#### Your objective
Write all of the entries out again exactly.

*** Supplied entries Section Begins ***

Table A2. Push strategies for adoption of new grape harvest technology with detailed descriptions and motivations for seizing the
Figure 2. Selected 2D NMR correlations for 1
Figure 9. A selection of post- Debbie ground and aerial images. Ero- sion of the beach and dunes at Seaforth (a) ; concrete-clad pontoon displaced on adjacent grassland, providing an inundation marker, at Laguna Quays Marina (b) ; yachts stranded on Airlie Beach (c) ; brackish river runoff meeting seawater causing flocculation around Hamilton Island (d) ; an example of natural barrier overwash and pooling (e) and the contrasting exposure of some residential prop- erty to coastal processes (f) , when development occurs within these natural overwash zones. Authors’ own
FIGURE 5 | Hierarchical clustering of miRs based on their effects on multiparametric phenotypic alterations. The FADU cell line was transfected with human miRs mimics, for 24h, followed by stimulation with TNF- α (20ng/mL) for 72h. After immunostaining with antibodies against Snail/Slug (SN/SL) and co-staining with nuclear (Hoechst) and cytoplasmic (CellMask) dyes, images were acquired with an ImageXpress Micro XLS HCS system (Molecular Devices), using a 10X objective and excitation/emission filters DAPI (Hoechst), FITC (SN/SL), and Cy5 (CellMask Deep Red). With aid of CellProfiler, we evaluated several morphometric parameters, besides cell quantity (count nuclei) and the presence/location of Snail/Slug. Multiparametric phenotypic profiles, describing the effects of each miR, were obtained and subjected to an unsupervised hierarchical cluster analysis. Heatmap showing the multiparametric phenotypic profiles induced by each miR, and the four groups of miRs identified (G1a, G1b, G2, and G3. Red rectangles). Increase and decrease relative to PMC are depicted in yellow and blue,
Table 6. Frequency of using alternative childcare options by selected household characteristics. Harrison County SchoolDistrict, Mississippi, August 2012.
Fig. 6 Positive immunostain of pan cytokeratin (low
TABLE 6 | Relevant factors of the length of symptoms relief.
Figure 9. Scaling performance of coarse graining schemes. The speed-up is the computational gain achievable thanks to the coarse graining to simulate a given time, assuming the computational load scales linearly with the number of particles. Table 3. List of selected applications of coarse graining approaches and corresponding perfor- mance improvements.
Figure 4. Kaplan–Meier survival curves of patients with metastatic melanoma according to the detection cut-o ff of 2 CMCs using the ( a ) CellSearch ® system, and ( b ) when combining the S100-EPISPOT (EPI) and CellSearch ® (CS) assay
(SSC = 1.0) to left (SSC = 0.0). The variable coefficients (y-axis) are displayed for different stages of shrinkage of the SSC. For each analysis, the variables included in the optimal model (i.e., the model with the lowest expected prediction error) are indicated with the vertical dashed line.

*** Supplied entries Section Ends ***

#### Task answer
Table A2. Push strategies for adoption of new grape harvest technology with detailed descriptions and motivations for seizing the
Figure 2. Selected 2D NMR correlations for 1
Figure 9. A selection of post- Debbie ground and aerial images. Ero- sion of the beach and dunes at Seaforth (a) ; concrete-clad pontoon displaced on adjacent grassland, providing an inundation marker, at Laguna Quays Marina (b) ; yachts stranded on Airlie Beach (c) ; brackish river runoff meeting seawater causing flocculation around Hamilton Island (d) ; an example of natural barrier overwash and pooling (e) and the contrasting exposure of some residential prop- erty to coastal processes (f) , when development occurs within these natural overwash zones. Authors’ own
FIGURE 5 | Hierarchical clustering of miRs based on their effects on multiparametric phenotypic alterations. The FADU cell line was transfected with human miRs mimics, for 24h, followed by stimulation with TNF- α (20ng/mL) for 72h. After immunostaining with antibodies against Snail/Slug (SN/SL) and co-staining with nuclear (Hoechst) and cytoplasmic (CellMask) dyes, images were acquired with an ImageXpress Micro XLS HCS system (Molecular Devices), using a 10X objective and excitation/emission filters DAPI (Hoechst), FITC (SN/SL), and Cy5 (CellMask Deep Red). With aid of CellProfiler, we evaluated several morphometric parameters, besides cell quantity (count nuclei) and the presence/location of Snail/Slug. Multiparametric phenotypic profiles, describing the effects of each miR, were obtained and subjected to an unsupervised hierarchical cluster analysis. Heatmap showing the multiparametric phenotypic profiles induced by each miR, and the four groups of miRs identified (G1a, G1b, G2, and G3. Red rectangles). Increase and decrease relative to PMC are depicted in yellow and blue,
Table 6. Frequency of using alternative childcare options by selected household characteristics. Harrison County SchoolDistrict, Mississippi, August 2012.
Fig. 6 Positive immunostain of pan cytokeratin (low
TABLE 6 | Relevant factors of the length of symptoms relief.
Figure 9. Scaling performance of coarse graining schemes. The speed-up is the computational gain achievable thanks to the coarse graining to simulate a given time, assuming the computational load scales linearly with the number of particles. Table 3. List of selected applications of coarse graining approaches and corresponding perfor- mance improvements.
Figure 4. Kaplan–Meier survival curves of patients with metastatic melanoma according to the detection cut-o ff of 2 CMCs using the ( a ) CellSearch ® system, and ( b ) when combining the S100-EPISPOT (EPI) and CellSearch ® (CS) assay
(SSC = 1.0) to left (SSC = 0.0). The variable coefficients (y-axis) are displayed for different stages of shrinkage of the SSC. For each analysis, the variables included in the optimal model (i.e., the model with the lowest expected prediction error) are indicated with the vertical dashed line.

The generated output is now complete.